EDIT2: The weird results after decoding the URL before were due to browser caching on my end. So things now work by using decoded keys and decoding the pathKey in kv-asset-handler.
@sklabnik, do any of these things sound like bugs? On one hand there is the fact that things only work if I decode the pathKey (if I use decoded filenames/keys), and on the other hand, if I use encoded filenames/keys, kv-asset-handler for some reason looks for the key in all caps, while it is stored in lowercase.
One of the things was you sent 10-жизненных-уроков-которые-я-получил-в/index.html but the key in your screenshot shows a completely different value.
As I said earlier, if you decode only to have it encoded again, there is little point in decoding it in the first place. I dont think there is anywhere a bug involved here, it simply was that encoding issue.
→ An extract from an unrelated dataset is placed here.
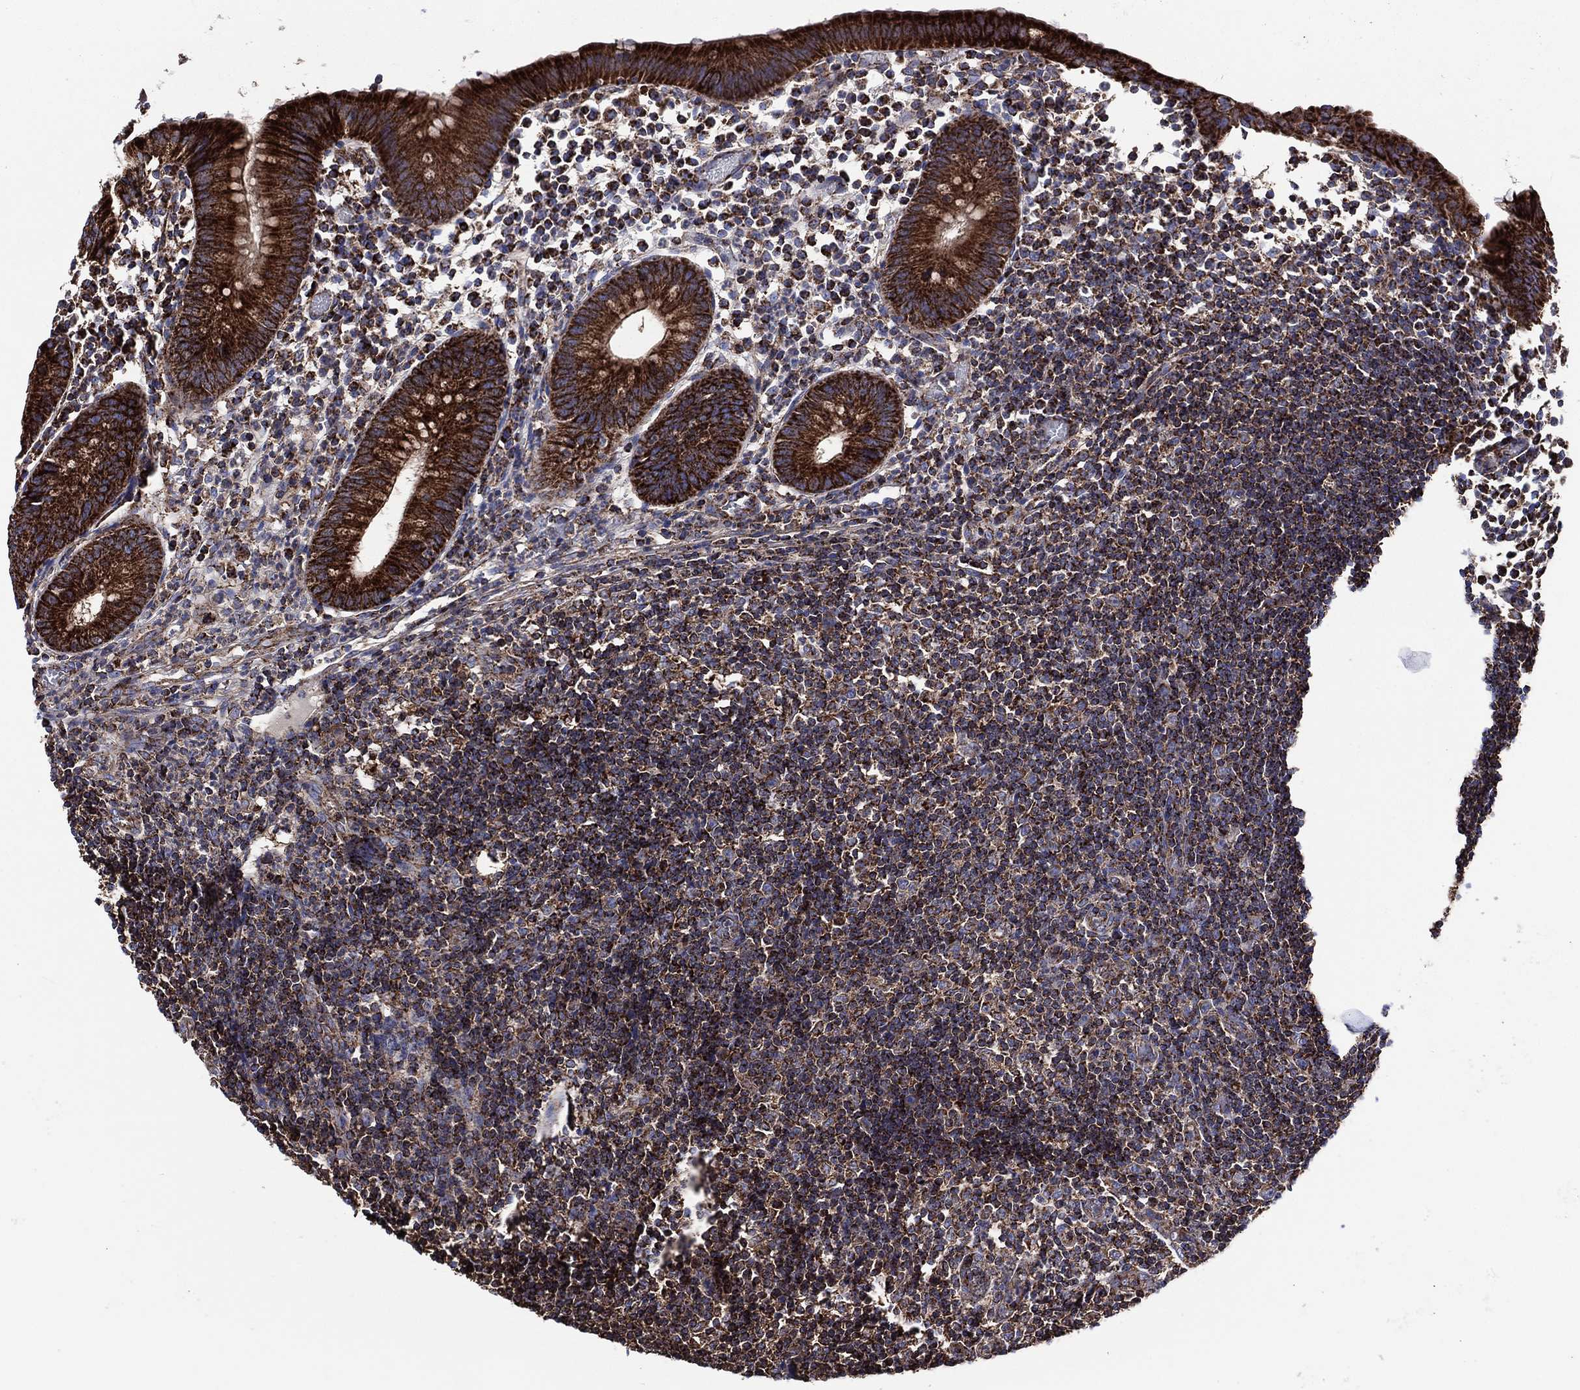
{"staining": {"intensity": "strong", "quantity": ">75%", "location": "cytoplasmic/membranous"}, "tissue": "appendix", "cell_type": "Glandular cells", "image_type": "normal", "snomed": [{"axis": "morphology", "description": "Normal tissue, NOS"}, {"axis": "topography", "description": "Appendix"}], "caption": "This is a photomicrograph of immunohistochemistry staining of unremarkable appendix, which shows strong expression in the cytoplasmic/membranous of glandular cells.", "gene": "ANKRD37", "patient": {"sex": "female", "age": 40}}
Both approaches (encoded and decoded) might be possible, but I’d try to avoid using the encoded value wherever possible but use the proper string and make sure all the strings match.
Takes any path that ends in / or evaluates to an html file and appends index.html or /index.html for lookup in your Workers KV namespace.
That would essentially mean a request for 10-жизненных-уроков-которые-я-получил-в/ should be a lookup for 10-жизненных-уроков-которые-я-получил-в/index.html and that wouldnt match the KV key.
The point is you were trying to lookup 10-жизненных-уроков-которые-я-получил-в/index.html, which however didnt exist as that entry had that hash placed in the middle. I cant say where that hash came from but it would explain why that particular lookup failed even when you had the encoding right.
… To fix this, on publish or preview, Wrangler walks the entry-point directory you’ve declared in your wrangler.toml and creates an asset manifest: a map of your filenames to a hash of their content. We use this asset manifest to map requests for a particular filename, say index.html, to the content hash of the most recently uploaded static asset.